The Elm City carried its history out loud. The Green and its three churches still mark the center square of Brockett's 1638 plan; the ridges of East and West Rock still rise over the rooftops; and the 1847 Five Mile Point Light still stands at the harbor mouth in Lighthouse Point Park, with its old carousel and its migrating birds. Somewhere along the way the city perfected the coal-fired, charred-crust pizza it calls apizza, argued over more passionately here than almost anywhere. Through four centuries, New Haven kept its colonial bones and its salt-water edge.
Today New Haven is the Elm City still — a harbor-and-ridge city of museums, theaters, and the most argued-over pizza in the country, anchored by four centuries of history. Its story runs from a Quinnipiac homeland through the first planned city in America, the regicides on West Rock, and a Long Island Sound port. Our New Haven designs gather that identity into wearable form — the Elm City, the nine-square Green, the oyster shore. From the nine-square Green to the regicides' cave on West Rock, wear a little of the Elm City's four centuries.

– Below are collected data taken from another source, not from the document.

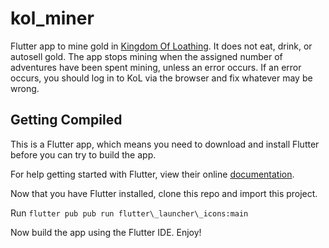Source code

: # kol_miner

Flutter app to mine gold in [Kingdom Of Loathing](https://www.kingdomofloathing.com). It does not eat, drink, or autosell gold. The app stops mining when the assigned number of adventures have been spent mining, unless an error occurs. If an error occurs, you should log in to KoL via the browser and fix whatever may be wrong. 

## Getting Compiled

This is a Flutter app, which means you need to download and install Flutter before you can try to build the app.

For help getting started with Flutter, view their online
[documentation](https://flutter.io/).

Now that you have Flutter installed, clone this repo and import this project. 

Run `flutter pub pub run flutter\_launcher\_icons:main`

Now build the app using the Flutter IDE. Enjoy!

Why People Visit New Haven Connecticut
- Walk the New Haven Green, the 1638 central common of the nine-square plan, framed by its three historic churches.
- Hike West Rock to Judges' Cave, the regicides' hideout, along the Regicides Trail.
- Climb East Rock Park for the classic view over the city and the harbor.
- Visit Lighthouse Point Park for the 1847 Five Mile Point Light, the historic carousel, and Atlantic-flyway birding.
- Stroll Wooster Square for spring cherry blossoms and brownstones.
- See the free downtown museums — the Yale University Art Gallery and the Peabody Museum.
- Try a New Haven-style apizza, the city's signature charred, coal-fired pizza.